I think I finally get it...

I watched a movie yesterday.

It wasn't that good.

But while I was watching it, I came up with a simple answer to a long-standing writing question: what is Voice, and why is it so important? So I guess the $6 matinee ticket was worth it.

Here's the wisdom I came up with:

1. There are two parts to any good book: a) the story and b) the writing.

2. The story = setting, plot, characters.

3. The writing = how you present the setting, plot, characters.

In other words, the writing, the way in which you present the story, is the Voice.

In the movie I was watching, the story had everything. A detailed, beautifully done setting that was realistic and interesting. A strong plot that hinged on character development. Characters with clear, obvious motivations and universal appeal.

...but I was bored out of my mind.

It wasn't, to my surprise, the story. I liked the story.

It was how the story was being told. We knew two characters were in love, for example, because the narrator said they were. We didn't see the passion, or fall in love with the girl as the boy did. Nope--the narrator just said they were in love and then boom! The audience is supposed to believe it's Romeo and Juliet all over again.

It also existed in the dialog. I often felt that the characters were reading the script, not reacting to the events of the story. There was a lot of "As you know, Bob," going on in the movie, a lot of voice-over narration telling us how to feel about the situation, and dialog that felt like writer's intrusion, not a natural response.

I liked the setting. I liked the plot. I liked the characters. But put them all together, and I didn't like the movie. I didn't like the writing.

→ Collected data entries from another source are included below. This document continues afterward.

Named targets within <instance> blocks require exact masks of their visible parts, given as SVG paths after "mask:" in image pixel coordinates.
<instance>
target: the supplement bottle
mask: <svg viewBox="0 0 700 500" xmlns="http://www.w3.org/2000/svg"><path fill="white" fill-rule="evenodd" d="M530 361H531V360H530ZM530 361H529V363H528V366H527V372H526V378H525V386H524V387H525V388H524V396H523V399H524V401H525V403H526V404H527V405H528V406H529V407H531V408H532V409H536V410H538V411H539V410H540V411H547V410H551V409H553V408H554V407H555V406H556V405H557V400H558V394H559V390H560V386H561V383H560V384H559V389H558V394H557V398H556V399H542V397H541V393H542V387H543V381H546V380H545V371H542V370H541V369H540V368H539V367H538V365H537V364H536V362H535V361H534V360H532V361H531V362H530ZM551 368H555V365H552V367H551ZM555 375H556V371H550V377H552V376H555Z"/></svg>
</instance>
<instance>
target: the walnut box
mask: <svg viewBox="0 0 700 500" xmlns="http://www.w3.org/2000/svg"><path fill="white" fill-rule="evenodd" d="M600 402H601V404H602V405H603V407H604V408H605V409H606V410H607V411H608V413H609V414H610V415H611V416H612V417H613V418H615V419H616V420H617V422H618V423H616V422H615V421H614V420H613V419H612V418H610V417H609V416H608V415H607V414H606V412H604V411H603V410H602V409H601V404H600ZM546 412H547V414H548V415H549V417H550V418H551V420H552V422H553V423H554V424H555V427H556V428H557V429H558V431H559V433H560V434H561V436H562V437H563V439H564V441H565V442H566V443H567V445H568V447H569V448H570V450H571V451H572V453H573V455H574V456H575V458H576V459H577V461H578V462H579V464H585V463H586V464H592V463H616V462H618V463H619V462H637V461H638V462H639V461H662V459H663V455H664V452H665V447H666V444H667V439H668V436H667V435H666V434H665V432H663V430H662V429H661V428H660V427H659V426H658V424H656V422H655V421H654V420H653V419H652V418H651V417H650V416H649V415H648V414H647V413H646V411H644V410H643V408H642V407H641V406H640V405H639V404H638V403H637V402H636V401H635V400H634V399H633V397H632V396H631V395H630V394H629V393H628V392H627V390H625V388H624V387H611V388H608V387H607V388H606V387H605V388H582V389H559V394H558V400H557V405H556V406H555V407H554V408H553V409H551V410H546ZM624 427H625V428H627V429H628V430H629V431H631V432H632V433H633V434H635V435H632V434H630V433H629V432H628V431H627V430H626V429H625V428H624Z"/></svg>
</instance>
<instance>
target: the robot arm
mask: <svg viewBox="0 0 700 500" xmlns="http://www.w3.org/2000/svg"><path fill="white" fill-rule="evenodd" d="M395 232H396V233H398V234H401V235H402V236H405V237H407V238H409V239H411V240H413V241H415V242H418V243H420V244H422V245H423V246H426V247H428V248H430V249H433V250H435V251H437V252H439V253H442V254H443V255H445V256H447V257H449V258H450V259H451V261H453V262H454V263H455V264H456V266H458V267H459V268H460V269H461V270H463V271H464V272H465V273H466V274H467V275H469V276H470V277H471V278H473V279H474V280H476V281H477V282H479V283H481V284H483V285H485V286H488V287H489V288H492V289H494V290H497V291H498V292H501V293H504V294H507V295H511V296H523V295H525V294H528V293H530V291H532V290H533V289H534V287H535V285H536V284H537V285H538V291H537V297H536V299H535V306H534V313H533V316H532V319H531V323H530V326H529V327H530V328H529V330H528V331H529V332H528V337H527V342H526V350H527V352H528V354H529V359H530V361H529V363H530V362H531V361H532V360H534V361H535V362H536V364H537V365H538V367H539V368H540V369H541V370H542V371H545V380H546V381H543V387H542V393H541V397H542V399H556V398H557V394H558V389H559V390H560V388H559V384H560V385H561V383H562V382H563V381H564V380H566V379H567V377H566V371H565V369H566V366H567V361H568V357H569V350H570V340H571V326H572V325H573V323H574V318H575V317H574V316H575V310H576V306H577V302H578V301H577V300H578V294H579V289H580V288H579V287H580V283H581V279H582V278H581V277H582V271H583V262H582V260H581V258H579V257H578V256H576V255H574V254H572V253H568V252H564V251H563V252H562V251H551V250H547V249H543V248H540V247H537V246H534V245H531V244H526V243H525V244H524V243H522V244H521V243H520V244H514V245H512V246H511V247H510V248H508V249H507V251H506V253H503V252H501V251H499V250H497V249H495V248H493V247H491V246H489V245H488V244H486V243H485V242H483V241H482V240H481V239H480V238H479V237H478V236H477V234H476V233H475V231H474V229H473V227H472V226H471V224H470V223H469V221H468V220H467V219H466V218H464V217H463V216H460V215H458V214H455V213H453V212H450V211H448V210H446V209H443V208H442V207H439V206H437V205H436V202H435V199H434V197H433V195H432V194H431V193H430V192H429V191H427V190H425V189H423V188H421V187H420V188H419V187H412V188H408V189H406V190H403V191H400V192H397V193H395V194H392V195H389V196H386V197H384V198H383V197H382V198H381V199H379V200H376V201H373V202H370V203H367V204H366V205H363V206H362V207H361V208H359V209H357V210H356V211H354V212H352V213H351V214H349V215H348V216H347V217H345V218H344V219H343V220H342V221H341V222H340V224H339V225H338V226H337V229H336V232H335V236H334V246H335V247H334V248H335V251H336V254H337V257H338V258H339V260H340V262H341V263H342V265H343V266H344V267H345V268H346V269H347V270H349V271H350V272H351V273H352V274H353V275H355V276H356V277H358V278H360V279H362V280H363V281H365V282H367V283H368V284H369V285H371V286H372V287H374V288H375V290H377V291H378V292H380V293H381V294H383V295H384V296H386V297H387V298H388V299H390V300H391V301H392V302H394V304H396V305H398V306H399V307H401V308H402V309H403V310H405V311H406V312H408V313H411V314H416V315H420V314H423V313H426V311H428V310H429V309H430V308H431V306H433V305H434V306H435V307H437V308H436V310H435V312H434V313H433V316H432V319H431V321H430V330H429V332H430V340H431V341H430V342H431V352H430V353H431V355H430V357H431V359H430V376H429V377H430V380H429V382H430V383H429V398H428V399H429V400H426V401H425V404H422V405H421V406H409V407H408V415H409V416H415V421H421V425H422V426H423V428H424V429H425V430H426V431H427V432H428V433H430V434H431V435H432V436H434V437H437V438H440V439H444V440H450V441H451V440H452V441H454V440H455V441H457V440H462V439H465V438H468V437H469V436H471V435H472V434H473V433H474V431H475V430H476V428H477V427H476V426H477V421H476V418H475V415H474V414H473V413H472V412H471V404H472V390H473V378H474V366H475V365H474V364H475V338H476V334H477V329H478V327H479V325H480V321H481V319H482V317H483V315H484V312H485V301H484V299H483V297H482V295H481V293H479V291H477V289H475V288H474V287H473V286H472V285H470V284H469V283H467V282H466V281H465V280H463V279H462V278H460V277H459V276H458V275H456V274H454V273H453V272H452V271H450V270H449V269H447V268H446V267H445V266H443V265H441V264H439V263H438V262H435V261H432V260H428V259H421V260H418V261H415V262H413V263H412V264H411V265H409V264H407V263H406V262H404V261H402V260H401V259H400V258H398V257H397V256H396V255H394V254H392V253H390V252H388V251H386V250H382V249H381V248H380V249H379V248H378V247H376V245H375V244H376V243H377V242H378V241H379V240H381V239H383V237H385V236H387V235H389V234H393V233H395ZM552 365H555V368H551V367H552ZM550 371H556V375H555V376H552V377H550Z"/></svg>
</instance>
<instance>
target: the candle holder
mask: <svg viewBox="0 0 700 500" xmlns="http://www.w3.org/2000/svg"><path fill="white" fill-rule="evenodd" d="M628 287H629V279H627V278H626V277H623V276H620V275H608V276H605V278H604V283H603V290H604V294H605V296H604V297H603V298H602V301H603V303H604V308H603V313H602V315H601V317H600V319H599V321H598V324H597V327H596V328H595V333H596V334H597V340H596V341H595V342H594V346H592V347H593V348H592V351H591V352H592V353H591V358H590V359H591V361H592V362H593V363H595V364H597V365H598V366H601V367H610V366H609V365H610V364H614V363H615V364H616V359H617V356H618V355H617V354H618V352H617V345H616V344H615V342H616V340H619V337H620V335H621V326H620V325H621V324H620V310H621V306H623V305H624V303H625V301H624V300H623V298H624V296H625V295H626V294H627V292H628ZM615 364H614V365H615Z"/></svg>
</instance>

I didn't like the way the characters spoke, talked, or acted.

I didn't like the Voice.

This was perhaps easier for me to discover in watching a movie than in reading a novel, albeit I think this is more often a problem with books than movies. Think of a book that you should like--one that is right up your alley. When you bought it, you were excited to find such a jewel. You couldn't wait to read this book. It was like the author peered into your brain and wrote something just for you. Maybe it's a dark fairy tale or a vampire love story or old-fashioned murder mystery, but whatever it is, it is just the kind of book you like.

And you hate it.

It's because the story is there...but the writing isn't.

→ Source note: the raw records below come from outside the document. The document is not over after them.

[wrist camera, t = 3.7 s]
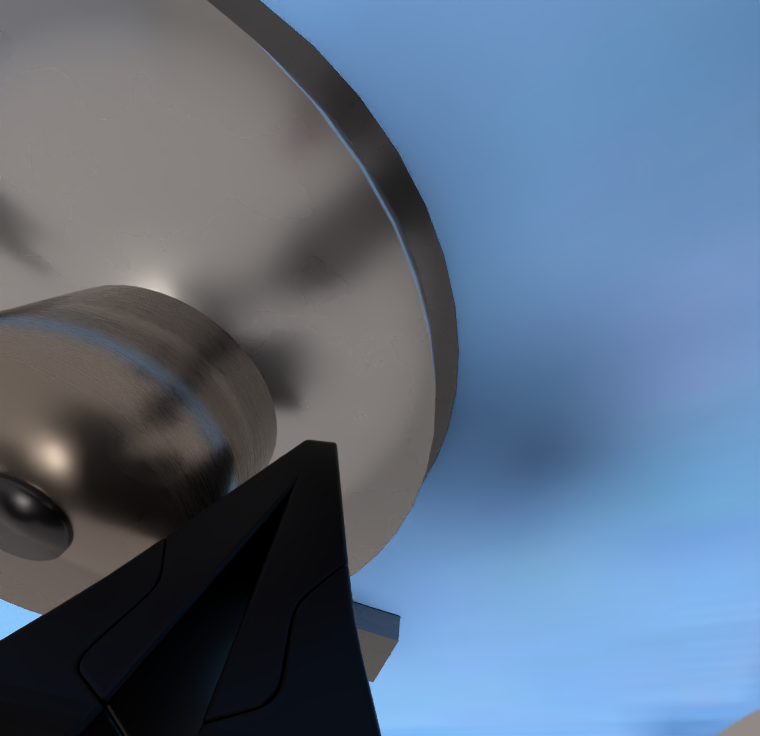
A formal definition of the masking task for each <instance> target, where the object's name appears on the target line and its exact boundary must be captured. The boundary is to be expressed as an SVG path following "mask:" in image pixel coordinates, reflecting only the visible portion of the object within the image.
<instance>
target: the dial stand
mask: <svg viewBox="0 0 760 736" xmlns="http://www.w3.org/2000/svg"><path fill="white" fill-rule="evenodd" d="M353 607H354V614H355V621H356V626H357V631H358V636H359V641H360V646H361V650H362V655H363V660H364V664H365V668H366V672H367V677H368V681H371V682H374V680H375V678H376V677H377V675H378V674H379V672H380V670H381V669H382V667H383V665H384V664H385V662H386V660H387V659H388V657H389V656H390V654H391V652H392V651H393V649H394V647H395V646H396V644H397V642H398V639H399V624H400V617H399V616H396V615H393V614H389V613H386V612H383V611H380V610H377V609H373V608H370V607H367V606H364V605H360V604H357V603H354V602H353Z"/></svg>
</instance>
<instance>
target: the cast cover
mask: <svg viewBox="0 0 760 736" xmlns="http://www.w3.org/2000/svg"><path fill="white" fill-rule="evenodd" d="M276 439H277V419H276V414H275V408H274V404H273V401H272V398H271V395H270V392H269V389H268V387H267V385H266V383H265V381H264V379H263V377H262V375H261V373H260V372H259V370H258V369H257V367H256V366H255V364H254V362H253V361H252V359H251V358H250V357H249V356H248V354H247V353H246V352H245V351H244V349H243V348H242V347H241V346H240V345H239V344H238V343H237V342H236V341H235V340H234V339H233V338H232V337H231V335H230V334H229V333H228V332H226V331H225V330H224V329H223V328H222V327H220V326H219V325H218V324H217V323H216V322H214V321H213V320H212V319H210V318H209V317H207V316H206V315H204V314H203V313H201V312H200V311H198V310H197V309H195V308H194V307H192V306H190V305H188V304H186V303H184V302H182V301H180V300H178V299H176V298H173V297H171V296H168V295H166V294H163V293H161V292H158V291H154V290H150V289H146V288H142V287H136V286H128V285H104V286H98V287H92V288H88V289H84V290H80V291H76V292H72V293H68V294H64V295H60V296H57V297H53V298H49V299H45V300H41V301H37V302H33V303H29V304H25V305H21V306H18V307H14V308H10V309H6V310H2V311H0V599H3V600H5V601H7V602H9V603H12V604H14V605H17V606H19V607H22V608H24V609H27V610H30V611H33V612H36V613H39V614H42V615H44V614H45V613H47V612H49V611H50V610H52V609H54V608H55V607H57V606H59V605H60V604H62V603H64V602H65V601H67V600H69V599H70V598H72V597H73V596H75V595H77V594H78V593H80V592H82V591H83V590H85V589H86V588H88V587H90V586H91V585H93V584H95V583H96V582H98V581H99V580H101V579H103V578H104V577H106V576H107V575H109V574H110V573H112V572H113V571H115V570H116V569H118V568H119V567H121V566H122V565H124V564H125V563H127V562H128V561H130V560H131V559H133V558H135V557H136V556H138V555H139V554H141V553H142V552H143V551H145V550H146V549H148V548H149V547H151V546H152V545H154V544H155V543H157V542H158V541H159V540H161V539H163V538H164V539H166V537H167V535H168V534H170V533H171V532H173V531H174V530H176V529H177V528H179V527H180V526H181V525H183V524H184V523H186V522H187V521H189V520H190V519H192V518H193V517H194V516H196V515H197V514H199V513H200V512H202V511H203V510H205V509H206V508H208V507H209V506H210V505H212V504H213V503H215V502H216V501H218V500H219V499H221V498H222V497H223V496H225V495H226V494H228V493H229V492H231V491H232V490H234V489H235V488H237V487H238V486H239V485H241V484H242V483H244V482H245V481H247V480H248V479H250V478H251V477H252V476H254V475H255V474H257V473H258V472H260V471H261V470H263V469H264V468H266V467H267V466H268V464H269V462H270V460H271V458H272V456H273V453H274V449H275V446H276Z"/></svg>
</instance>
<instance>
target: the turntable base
mask: <svg viewBox="0 0 760 736" xmlns="http://www.w3.org/2000/svg"><path fill="white" fill-rule="evenodd" d="M207 1H208V2H210V3H211V4H212V5H213V6H214V7H216V8H217V9H218V10H219V11H220V12H222V13H223V14H224V15H225V16H226V17H228V18H229V19H230V20H231V21H232V22H234V23H235V24H236V25H237V26H238V27H240V28H241V29H242V30H243V31H244V32H246V33H247V34H248V35H249V36H250V37H252V38H253V39H254V40H255V41H256V42H257V43H258V44H259V45H260V46H261V47H263V48H264V49H265V50H266V51H267V52H268V53H269V54H270V55H271V56H272V57H273V58H274V59H275V60H277V61H278V62H279V63H280V64H281V65H282V66H283V67H284V68H285V69H286V70H287V71H288V72H290V73H291V74H292V75H293V76H294V77H295V78H296V79H297V80H298V81H299V82H300V84H301V85H302V86H303V87H304V88H305V89H306V90H307V91H308V92H309V93H310V94H311V95H312V96H313V98H314V99H315V100H316V101H317V102H318V103H319V104H320V105H321V106H322V107H323V108H324V109H325V110H326V111H327V113H328V114H329V115H330V116H331V117H332V118H333V119H334V120H335V121H336V122H337V123H338V125H339V126H340V127H341V129H342V130H343V132H344V133H345V134H346V136H347V137H348V139H349V140H350V141H351V143H352V144H353V145H354V147H355V148H356V150H357V151H358V152H359V154H360V155H361V157H362V158H363V159H364V161H365V162H366V163H367V165H368V166H369V168H370V169H371V170H372V172H373V173H374V175H375V177H376V179H377V181H378V183H379V184H380V186H381V188H382V190H383V192H384V194H385V195H386V197H387V199H388V201H389V203H390V204H391V206H392V208H393V210H394V212H395V214H396V215H397V217H398V219H399V221H400V223H401V226H402V228H403V231H404V234H405V236H406V239H407V241H408V244H409V246H410V249H411V251H412V254H413V256H414V259H415V261H416V264H417V267H418V269H419V273H420V277H421V281H422V285H423V289H424V293H425V297H426V301H427V305H428V309H429V313H430V321H431V331H432V340H433V349H434V362H435V386H436V394H435V418H434V436H433V441H432V446H431V451H430V455H429V460H428V465H427V470H426V474H425V476H424V479H425V477H426V476H427V474H428V472H429V471H430V469H431V467H432V465H433V464H434V462H435V460H436V458H437V456H438V453H439V450H440V448H441V445H442V443H443V440H444V438H445V435H446V432H447V430H448V427H449V422H450V418H451V413H452V409H453V404H454V399H455V395H456V387H457V371H458V356H459V347H458V335H457V322H456V310H455V303H454V298H453V294H452V289H451V285H450V280H449V276H448V271H447V267H446V262H445V258H444V254H443V252H442V249H441V246H440V243H439V241H438V238H437V235H436V233H435V230H434V227H433V224H432V222H431V219H430V216H429V213H428V211H427V208H426V205H425V203H424V201H423V199H422V197H421V195H420V193H419V192H418V190H417V188H416V186H415V184H414V182H413V180H412V178H411V176H410V174H409V172H408V170H407V169H406V167H405V165H404V163H403V161H402V159H401V157H400V155H399V153H398V151H397V150H396V148H395V147H394V146H393V144H392V143H391V141H390V140H389V138H388V137H387V135H386V134H385V133H384V131H383V130H382V128H381V127H380V125H379V124H378V123H377V121H376V120H375V118H374V117H373V115H372V114H371V112H370V111H369V110H368V108H367V107H366V105H365V104H364V102H363V101H362V100H361V98H360V97H359V96H358V95H357V93H356V92H355V91H354V90H353V89H352V88H351V87H350V86H349V85H348V83H347V82H346V81H345V80H344V79H343V78H342V77H341V76H340V75H339V74H338V72H337V71H336V70H335V69H334V68H333V67H332V66H331V65H330V64H329V62H328V61H327V60H326V59H325V58H324V57H323V56H322V55H321V54H320V53H319V51H318V50H317V49H316V48H315V47H314V46H313V45H312V44H311V43H310V42H308V41H307V40H306V39H305V38H304V37H302V36H301V35H300V34H299V33H298V32H297V31H295V30H294V29H293V28H292V27H291V26H290V25H288V24H287V23H286V22H285V21H284V20H282V19H281V18H280V17H279V16H278V15H277V14H275V13H274V12H273V11H272V10H271V9H269V8H268V7H267V6H266V5H265V4H264V3H262V2H261V1H260V0H207ZM424 479H423V481H424ZM423 481H422V483H423Z"/></svg>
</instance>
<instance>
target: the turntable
mask: <svg viewBox="0 0 760 736" xmlns="http://www.w3.org/2000/svg"><path fill="white" fill-rule="evenodd" d="M104 285H128V286H136V287H142V288H146V289H150V290H154V291H158V292H161V293H163V294H166V295H168V296H171V297H173V298H176V299H178V300H180V301H182V302H184V303H186V304H188V305H190V306H192V307H194V308H195V309H197V310H198V311H200V312H201V313H203V314H204V315H206V316H207V317H209V318H210V319H212V320H213V321H214V322H216V323H217V324H218V325H219V326H220V327H222V328H223V329H224V330H225V331H226V332H228V333H229V334H230V335H231V337H232V338H233V339H234V340H235V341H236V342H237V343H238V344H239V345H240V346H241V347H242V348H243V349H244V351H245V352H246V353H247V354H248V356H249V357H250V358H251V359H252V361H253V362H254V364H255V366H256V367H257V369H258V370H259V372H260V373H261V375H262V377H263V379H264V381H265V383H266V385H267V387H268V389H269V392H270V395H271V398H272V401H273V404H274V408H275V414H276V419H277V439H276V446H275V449H274V453H273V456H272V458H271V460H270V462H269V464H268V465H270V464H271V463H273V462H274V461H276V460H277V459H279V458H280V457H281V456H283V455H284V454H286V453H287V452H289V451H290V450H292V449H293V448H295V447H296V446H297V445H299V444H300V443H302V442H303V441H305V440H307V439H310V440H319V441H328V442H335V443H336V444H337V449H338V460H339V470H340V481H341V491H342V502H343V512H344V523H345V533H346V544H347V554H348V567H349V573H350V576H352V575H354V574H355V573H356V572H358V571H359V570H360V569H361V568H362V567H364V566H365V565H366V564H367V563H368V562H370V561H371V560H372V559H373V558H374V557H376V556H377V555H378V554H379V553H380V551H381V550H382V549H383V548H384V547H385V546H386V544H387V543H388V542H389V541H390V540H391V539H392V537H393V536H394V535H395V534H396V533H397V531H398V530H399V528H400V526H401V525H402V523H403V521H404V520H405V518H406V516H407V515H408V513H409V511H410V510H411V508H412V506H413V505H414V502H415V499H416V497H417V494H418V492H419V489H420V487H421V484H422V481H423V479H424V476H425V474H426V470H427V465H428V460H429V455H430V451H431V446H432V441H433V436H434V418H435V394H436V386H435V362H434V349H433V340H432V331H431V321H430V313H429V309H428V305H427V301H426V297H425V293H424V289H423V285H422V281H421V277H420V273H419V269H418V267H417V264H416V261H415V259H414V256H413V254H412V251H411V249H410V246H409V244H408V241H407V239H406V236H405V234H404V231H403V228H402V226H401V223H400V221H399V219H398V217H397V215H396V214H395V212H394V210H393V208H392V206H391V204H390V203H389V201H388V199H387V197H386V195H385V194H384V192H383V190H382V188H381V186H380V184H379V183H378V181H377V179H376V177H375V175H374V173H373V172H372V170H371V169H370V168H369V166H368V165H367V163H366V162H365V161H364V159H363V158H362V157H361V155H360V154H359V152H358V151H357V150H356V148H355V147H354V145H353V144H352V143H351V141H350V140H349V139H348V137H347V136H346V134H345V133H344V132H343V130H342V129H341V127H340V126H339V125H338V123H337V122H336V121H335V120H334V119H333V118H332V117H331V116H330V115H329V114H328V113H327V111H326V110H325V109H324V108H323V107H322V106H321V105H320V104H319V103H318V102H317V101H316V100H315V99H314V98H313V96H312V95H311V94H310V93H309V92H308V91H307V90H306V89H305V88H304V87H303V86H302V85H301V84H300V82H299V81H298V80H297V79H296V78H295V77H294V76H293V75H292V74H291V73H290V72H288V71H287V70H286V69H285V68H284V67H283V66H282V65H281V64H280V63H279V62H278V61H277V60H275V59H274V58H273V57H272V56H271V55H270V54H269V53H268V52H267V51H266V50H265V49H264V48H263V47H261V46H260V45H259V44H258V43H257V42H256V41H255V40H254V39H253V38H252V37H250V36H249V35H248V34H247V33H246V32H244V31H243V30H242V29H241V28H240V27H238V26H237V25H236V24H235V23H234V22H232V21H231V20H230V19H229V18H228V17H226V16H225V15H224V14H223V13H222V12H220V11H219V10H218V9H217V8H216V7H214V6H213V5H212V4H211V3H210V2H208V1H207V0H0V311H2V310H6V309H10V308H14V307H18V306H21V305H25V304H29V303H33V302H37V301H41V300H45V299H49V298H53V297H57V296H60V295H64V294H68V293H72V292H76V291H80V290H84V289H88V288H92V287H98V286H104Z"/></svg>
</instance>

Let's make up a fictional book--a romance set in the Wild West between a saloon owner and a cowgirl.
  • The Story:
    • Setting: Wild West. (We can go on to add specific details--what the ranch is like, what the saloon is like, etc.)
    • Characters: saloon owner and cowgirl (Again, adding more details)
    • Plot: Saloon owner needs cowgirl to invest in his saloon or he loses the bar; along the way they fall in love.
  • The Writing:
    • Setting: Do the characters love or hate their setting? Why? How does the setting effect them--does the cowgirl long for city life and hate to see the horses? Does the saloon owner almost die in the desert?
    • Characters: Go past their physical appearance and their immediate past. What deep-set longings do they have? What do they want with all their heart? Now: never ever tell me what it is they want more than anything. Just show it to me in their reactions. Make the cowgirl grumpy or the saloon owner flirty--but don't tell me they are--show me.
    • Plot: This all comes down to reactions. The plot of the story is like a timeline: this happens, then this happens, then this happens. Who cares? The real plot of your writing is showing me the reactions the characters have based on what has happened.
I think a lot of people just think about the story when they write. They think about what everything looks like, and what happens next. But that's just the story. The writing is where the voice is, and that lies in making each part of the story interact in a realistic, responsive way.